QUOTE (Captaink @ Jul 31 2009, 05:00 PM)

First of all, no one who pays 2 grand for a mac does it for the little "apple". They would just as soon spend the same amount on a PC if they didn't require so much smurf time and money to update and maintain. I gladly pay the premium for a mac because it means I don't get a dialog box that says "Windows has finished installing your updates and will restart in 3 minutes unless you click 'restart later'", in which case the box will come back in five minutes. Or because I can take it to a store that's actually owned by the company that made the computer in the rare event something goes really wrong, rather than calling some college dropout who took computer repair classes at DeVry, who will probably spend more time telling my why I need to upgrade to DDR2 ram or partition my hard drive or how his system runs WoW so much faster than his friend's does.
When you pay two grand for a Mac, you're paying about a thousand dollars for that damn Apple logo. There are no two-ways about it, if you want a Mac and a PC to be on-par for hardware capabilities you will
always pay four hundred to a thousand more dollars for the Mac. Why? Because it has an Apple on the front of it.
Why do you pay more for Nikes? Because they have a swoop on them.
When you pay for a Mac, you mostly pay for the logo.Automatic updates? Yeah, dude, um, you can turn that off.
Computer support? Wonderful. That's so nice that you can go to the store and get them to deal with it. Is that free? Because the Linux community runs reliable, free software support.
If your hardware breaks? Well, that was probably you doing something stupid, so you can't complain too much. I'm being serious, a standard user has no reason to run into hardware problems for anything other than end-user error.
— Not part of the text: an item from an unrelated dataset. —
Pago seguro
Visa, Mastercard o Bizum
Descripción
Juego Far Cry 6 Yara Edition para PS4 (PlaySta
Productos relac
Maaaaybe three or four people on this board have any reason to overclock their processor, and I'm pretty sure everyone is fairly careful about keeping their computer safe and cooled. (If your laptop is keeping your jollies nice and toasty, you probably need to get that looked at, yo.) So, no standard user has any reason to run into hardware problems.
If you run a PC
intelligently -- that is, you run Firefox, or Chrome, or Opera, or anything but smurfing Internet Explorer, and listen when it tells you not to continue to a site, you run an anti-virus program (There are many open source programs that are free, and work much better than any proprietary anti-virus out there.), and you refrain from running ELEVENTY BILLION THOUSAND GAJILLION AND ONE programs at once -- you don't have to spend a whole lot of time or money updating or maintaining. Or, actually, any time at all, really.
Oh, and, yes, you bloody well should upgrade to DDR2 RAM.